**Work item**
Make an exact copy of the records below, leaving every image out.

**The records**
- - - - - - -

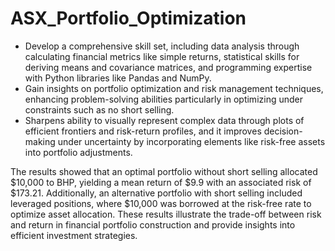 # ASX_Portfolio_Optimization
- Develop a comprehensive skill set, including data analysis through calculating financial metrics like
simple returns, statistical skills for deriving means and covariance matrices, and programming expertise
with Python libraries like Pandas and NumPy.
- Gain insights on portfolio optimization and risk management techniques, enhancing problem-solving
abilities particularly in optimizing under constraints such as no short selling.
- Sharpens ability to visually represent complex data through plots of efficient frontiers and risk-return
profiles, and it improves decision-making under uncertainty by incorporating elements like risk-free
assets into portfolio adjustments.

The results showed that an optimal portfolio without short selling allocated $10,000 to BHP, yielding a mean return of $9.9 with an associated risk of $173.21​. Additionally, an alternative portfolio with short selling included leveraged positions, where $10,000 was borrowed at the risk-free rate to optimize asset allocation​. These results illustrate the trade-off between risk and return in financial portfolio construction and provide insights into efficient investment strategies.

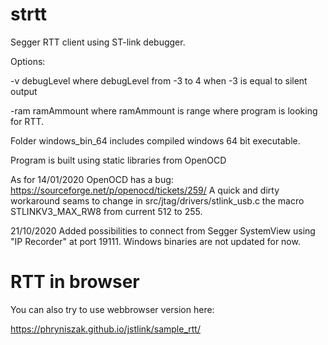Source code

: # strtt

Segger RTT client using ST-link debugger.

Options:

-v debugLevel
where debugLevel from -3 to 4 when -3 is equal to silent output

-ram ramAmmount
where ramAmmount is range where program is looking for RTT. 

Folder windows_bin_64 includes compiled windows 64 bit executable.

Program is built using static libraries from OpenOCD

As for 14/01/2020 OpenOCD has a bug: https://sourceforge.net/p/openocd/tickets/259/
A quick and dirty workaround seams to change in src/jtag/drivers/stlink_usb.c the macro STLINKV3_MAX_RW8 from current 512 to 255.


21/10/2020 
Added possibilities to connect from Segger SystemView using "IP Recorder" at port 19111.
Windows binaries are not updated for now.

# RTT in browser
You can also try to use webbrowser version here:

https://phryniszak.github.io/jstlink/sample_rtt/
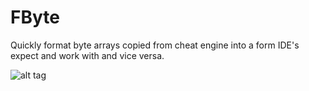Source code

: # FByte

Quickly format byte arrays copied from cheat engine into a form IDE's expect and work with and vice versa.

![alt tag](http://i.imgur.com/Aemk75x.png)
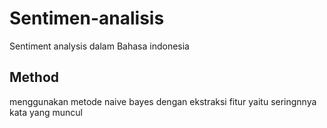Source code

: # Sentimen-analisis
Sentiment analysis dalam Bahasa indonesia

## Method
menggunakan metode naive bayes dengan ekstraksi fitur yaitu seringnnya kata yang muncul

- - - - - - -

**Result**
 # ASX_Portfolio_Optimization
- Develop a comprehensive skill set, including data analysis through calculating financial metrics like
simple returns, statistical skills for deriving means and covariance matrices, and programming expertise
with Python libraries like Pandas and NumPy.
- Gain insights on portfolio optimization and risk management techniques, enhancing problem-solving
abilities particularly in optimizing under constraints such as no short selling.
- Sharpens ability to visually represent complex data through plots of efficient frontiers and risk-return
profiles, and it improves decision-making under uncertainty by incorporating elements like risk-free
assets into portfolio adjustments.

The results showed that an optimal portfolio without short selling allocated $10,000 to BHP, yielding a mean return of $9.9 with an associated risk of $173.21​. Additionally, an alternative portfolio with short selling included leveraged positions, where $10,000 was borrowed at the risk-free rate to optimize asset allocation​. These results illustrate the trade-off between risk and return in financial portfolio construction and provide insights into efficient investment strategies.

Source code

: # strtt

Segger RTT client using ST-link debugger.

Options:

-v debugLevel
where debugLevel from -3 to 4 when -3 is equal to silent output

-ram ramAmmount
where ramAmmount is range where program is looking for RTT. 

Folder windows_bin_64 includes compiled windows 64 bit executable.

Program is built using static libraries from OpenOCD

As for 14/01/2020 OpenOCD has a bug: https://sourceforge.net/p/openocd/tickets/259/
A quick and dirty workaround seams to change in src/jtag/drivers/stlink_usb.c the macro STLINKV3_MAX_RW8 from current 512 to 255.


21/10/2020 
Added possibilities to connect from Segger SystemView using "IP Recorder" at port 19111.
Windows binaries are not updated for now.

# RTT in browser
You can also try to use webbrowser version here:

https://phryniszak.github.io/jstlink/sample_rtt/
Source code

: # FByte

Quickly format byte arrays copied from cheat engine into a form IDE's expect and work with and vice versa.

![alt tag](http://i.imgur.com/Aemk75x.png)
Source code

: # Sentimen-analisis
Sentiment analysis dalam Bahasa indonesia

## Method
menggunakan metode naive bayes dengan ekstraksi fitur yaitu seringnnya kata yang muncul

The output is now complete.